Günün Bilgisi – Kâğıthane
okuma süresi 1 dakikaİstanbul’un Avrupa yakasında, Terkos Gölü’nün doğusundan çıkıp Haliç’e dökülen Kâğıthane Deresi’nin, Haliç sahilinden başlayıp iki yakası boyunca uzanan çayırlık; bir zamanların ünlü mesiresi.
Bizans döneminde Barbisos denen Kâğıthane Deresi’nin adı, rivayete göre Fetih sırasında burada bulunan bir kâğıt imalathanesinden gelir. Bol sulu deresiyle ünlü bölgenin askeri depo, imalathane, toplantı yeri ve mesire olarak kullanılması, Kanuni Sultan Süleyman döneminde (1520-1566) oldu. Özellikle kuyumcu ve saraç esnafı görüşmek ve eğlenmek için Kâğıthane’de toplanmayı âdet edinmişti. Kanuni de şehzadelerinin düğünlerini burada yapmıştı. Evliya Çelebi Seyahatnamesi’nde çınar, kavak, söğüt ağaçlarıyla bezeli bölgenin Avrupalı, Asyalı ve Afrikalı tüccarlar ve seyyahlar arasında çok revaçta olduğu, tatil günü olan cumaları, İstanbul halkının kayıklarla Kâğıthane’ye akın ettiği anlatılır.
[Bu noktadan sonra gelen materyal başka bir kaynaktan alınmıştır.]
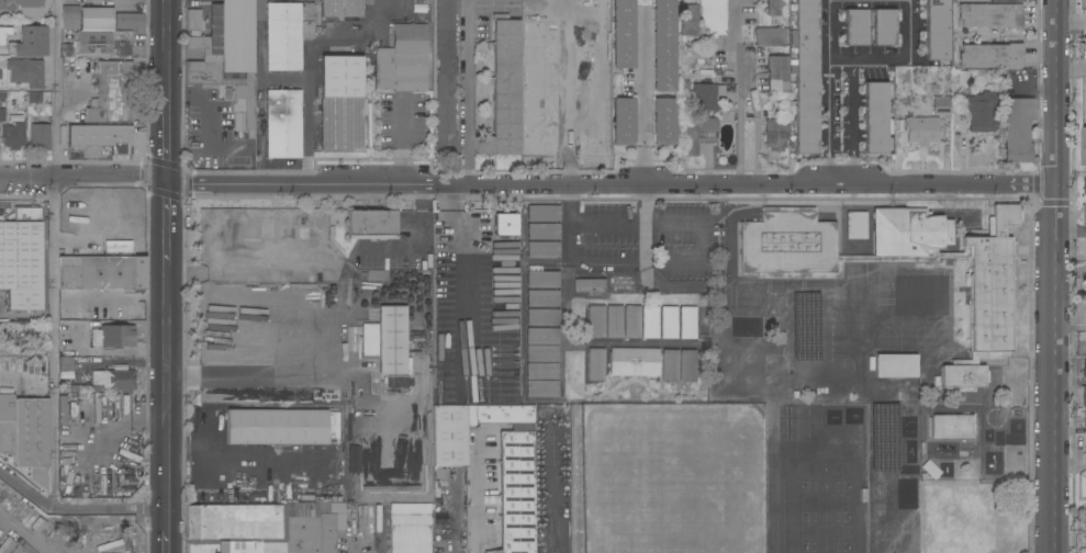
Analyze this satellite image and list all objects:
building: (968, 1)
building: (1084, 4)
building: (26, 8)
building: (342, 8)
road: (402, 8)
building: (776, 8)
building: (71, 18)
building: (991, 18)
building: (97, 20)
building: (688, 21)
building: (130, 22)
building: (194, 22)
road: (1070, 23)
building: (856, 27)
building: (885, 29)
road: (909, 30)
building: (938, 30)
building: (5, 34)
building: (287, 34)
building: (623, 34)
building: (770, 37)
building: (228, 41)
building: (30, 43)
road: (166, 43)
building: (104, 45)
building: (664, 46)
building: (990, 56)
road: (307, 60)
building: (403, 61)
road: (1070, 65)
building: (534, 66)
building: (27, 73)
building: (807, 73)
building: (777, 74)
building: (1, 75)
building: (445, 77)
building: (962, 78)
road: (259, 81)
road: (57, 87)
building: (684, 88)
building: (504, 91)
road: (827, 91)
road: (467, 92)
road: (740, 92)
building: (112, 94)
building: (244, 94)
building: (35, 97)
road: (645, 98)
building: (703, 98)
road: (209, 105)
building: (942, 105)
building: (341, 106)
building: (982, 111)
building: (877, 118)
building: (623, 121)
road: (854, 121)
building: (665, 122)
building: (284, 125)
building: (1018, 130)
building: (921, 131)
road: (166, 133)
building: (697, 134)
building: (775, 134)
building: (540, 135)
building: (13, 136)
building: (40, 136)
building: (593, 136)
building: (102, 138)
road: (405, 142)
building: (1084, 147)
road: (83, 175)
traffic signals: (165, 179)
road: (307, 183)
road: (752, 184)
building: (1085, 185)
road: (645, 205)
building: (542, 213)
building: (1085, 217)
building: (371, 224)
building: (506, 225)
building: (856, 225)
road: (166, 228)
building: (317, 231)
building: (543, 232)
road: (1070, 232)
parking lot: (654, 237)
building: (543, 250)
building: (22, 258)
road: (682, 261)
building: (102, 273)
road: (1054, 276)
building: (541, 278)
building: (409, 279)
building: (589, 283)
building: (619, 283)
road: (465, 285)
building: (990, 290)
building: (922, 296)
building: (543, 298)
building: (543, 317)
building: (596, 322)
building: (614, 322)
building: (632, 322)
building: (669, 322)
building: (650, 323)
building: (687, 323)
road: (1070, 327)
building: (371, 333)
building: (113, 336)
building: (542, 336)
building: (395, 340)
road: (53, 342)
building: (366, 351)
building: (542, 353)
building: (634, 362)
building: (66, 363)
building: (595, 365)
building: (670, 365)
building: (687, 365)
building: (896, 366)
building: (1085, 368)
building: (542, 371)
road: (255, 376)
building: (115, 378)
road: (625, 382)
building: (542, 388)
building: (79, 390)
road: (166, 393)
building: (326, 396)
building: (1085, 397)
building: (506, 399)
building: (500, 415)
building: (1085, 420)
building: (277, 427)
building: (951, 427)
building: (337, 429)
building: (26, 435)
building: (450, 436)
road: (217, 456)
road: (1069, 466)
building: (930, 470)
road: (555, 490)
building: (517, 492)
road: (476, 495)
road: (76, 510)
road: (448, 513)
park: (826, 513)
building: (1083, 516)
building: (233, 523)
building: (307, 528)
building: (411, 528)
road: (166, 531)
railway: (19, 538)
building: (1085, 544)
building: (220, 547)
building: (267, 547)

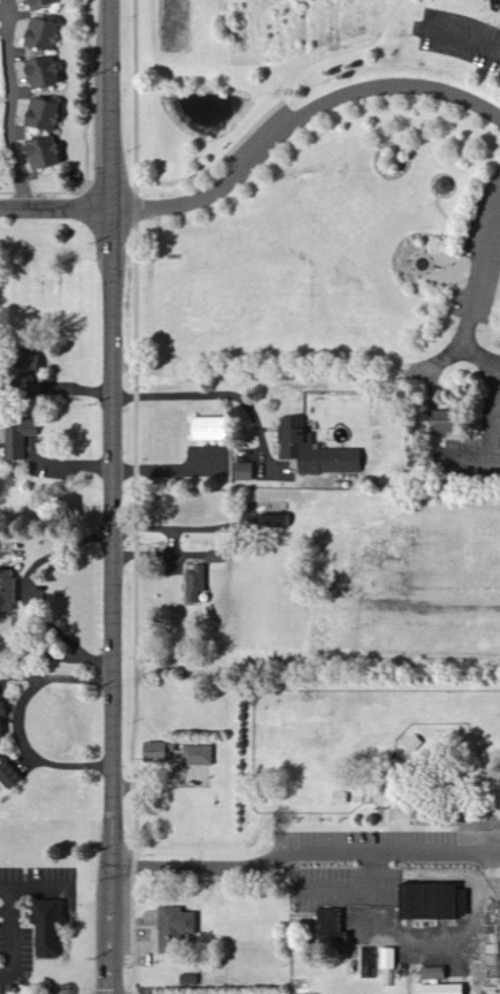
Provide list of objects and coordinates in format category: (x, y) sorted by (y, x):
building: (39, 3)
road: (338, 25)
building: (39, 35)
road: (464, 35)
building: (39, 74)
road: (12, 105)
road: (296, 113)
building: (39, 116)
building: (38, 154)
park: (332, 198)
road: (55, 210)
road: (476, 293)
building: (24, 376)
road: (213, 393)
building: (439, 421)
building: (206, 429)
building: (20, 437)
road: (112, 445)
building: (314, 451)
building: (243, 472)
road: (135, 496)
building: (274, 521)
building: (214, 557)
building: (194, 584)
road: (28, 590)
building: (6, 592)
building: (3, 708)
road: (15, 716)
building: (0, 729)
building: (157, 751)
building: (197, 756)
building: (6, 774)
road: (314, 862)
building: (430, 902)
road: (13, 923)
building: (175, 924)
building: (46, 929)
building: (330, 929)
road: (111, 942)
building: (387, 959)
road: (7, 973)
building: (436, 982)
road: (135, 992)

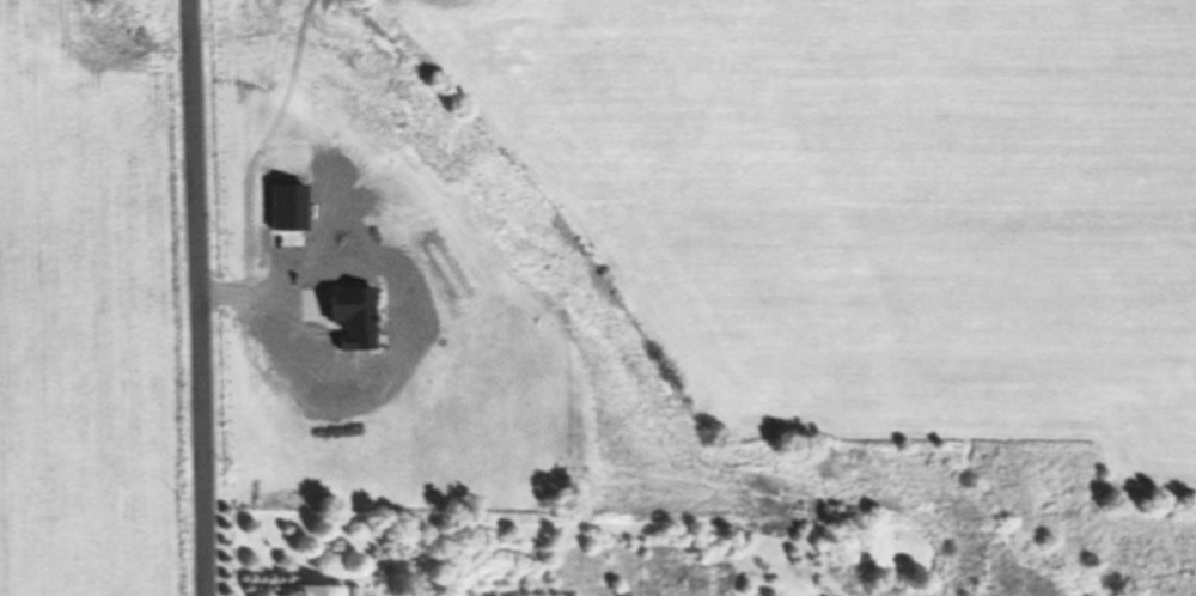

Aileler evden getirdiği yemekleri yer, kadınlar salıncakta sallanırken erkekler piyasa yapar, gösterişi seven zenginler faytonlarıyla tozu dumana katardı. Gezgin çalgıcılara danslarıyla Sulukuleli Çingeneler eşlik eder, hokkabazlar, kuklacılar, ortaoyuncuları gösteriler yapar, muhallebiciler, şerbetçiler dondurmacılar çıngırak çalarak veya bağırarak mallarını satardı.